5. Application for a temporary regular residence permit
12 . On 5 August 2013 the applicant filed a request for a temporary regular residence permit ( verblijfsvergunning regulier voor bepaalde tijd ). This request was rejected by the Deputy Minister of Security and Justice ( Staatssecretaris van Veiligheid en Justitie ) on 27 March 2014. On the same day, the applicant filed an objection with the Deputy Minister and requested the Regional Court of The Hague to issue a provisional measure, i.e. stay of removal pending the objection proceedings. On 11 July 2014 the provisional measures judge of the Regional Court of The Hague rejected the request for a provisional measure and, on 17 July 2014, the Deputy Minister rejected the applicant ’ s objection, including her arguments based on Article 20 of the Treaty on the Functioning of the European Union.
13 . The applicant ’ s appeal against the decision of 17 July 2014 was rejected by the Regional Court of The Hague sitting in Zwolle on 11 December 2015.
14 . On 8 January 2016 the applicant filed a further appeal with the Administrative Jurisdiction Division. On 18 April 2016 the Administrative Jurisdiction Division informed the applicant that the determination of her further appeal was adjourned pending the outcome of a request of 16 March 2015 from the Central Appeals Tribunal ( Centrale Raad van Beroep ) to the Court of Justice of the European Union concerning Article 20 of the Treaty on the Functioning of the European Union (ECLI:NL:CRVB:2015:665) as the outcome of this request was of direct relevance for the determination of the applicant ’ s further appeal.

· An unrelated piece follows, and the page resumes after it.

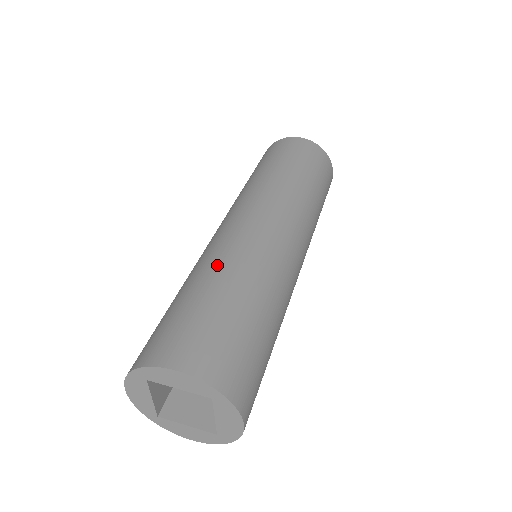
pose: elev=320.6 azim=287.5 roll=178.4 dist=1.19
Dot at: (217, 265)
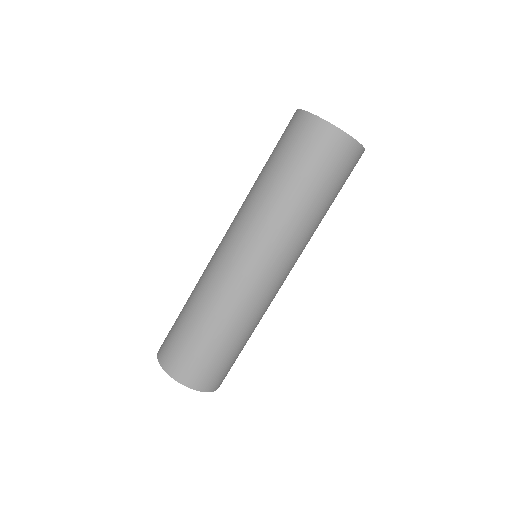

No further information about these proceedings has been submitted.
COMPLAINT
The applicant complains that not exempting her from the obligation to hold a provisional residence visa issued by the Netherlands mission in the DRC before she is able to apply for a residence permit in the Netherlands is contrary to her rights guaranteed by Article 8 of the Convention. She points out that her husband and their four children all hold Netherlands nationality, that her husband has income from work and that, given her medical condition, it is impossible for her to return to the DRC or to settle there with her husband and children.
Q UESTIONS
1. Is the applicant married to the father of her children? If so, since when?
2. How and when did the applicant ’ s partner/husband obtain Netherlands nationality?
3. How many children have been born out of the applicant ’ s relationship or marriage with the father of her children? When were they born?
4. Apart from the requirement to hold a provisional residence permit ( machtiging tot voorlopig verblijf ), does the applicant comply with all other requirements to be granted a residence permit allowing her to reside in the Netherlands on the basis of her family life with her partner and their children?
5. If the applicant complies with all other requirements for the granting of a Netherlands residence permit, would she still be obliged to leave the Netherlands and apply for a provisional residence visa in her country of origin?
6. In what manner have the domestic authorities adverted to and assessed evidence in respect of the practicality, feasibility and proportionality of the applicant ’ s removal from the Netherlands in order to give effective protection and sufficient weight to the best interests of her children directly affected by it?
7. Has there been an interference with the applicant ’ s right to respect for her family life within the meaning of Article 8 § 1 of the Convention? If so, was that interference necessary in terms of Article 8 § 2, also having regard to what would be in the best interest of the applicant ’ s children?
Alternatively, does Article 8 of the Convention impose a positive obligation on the Netherlands authorities to allow the applicant to reside in the Netherlands? If so, has this positive obligation been met?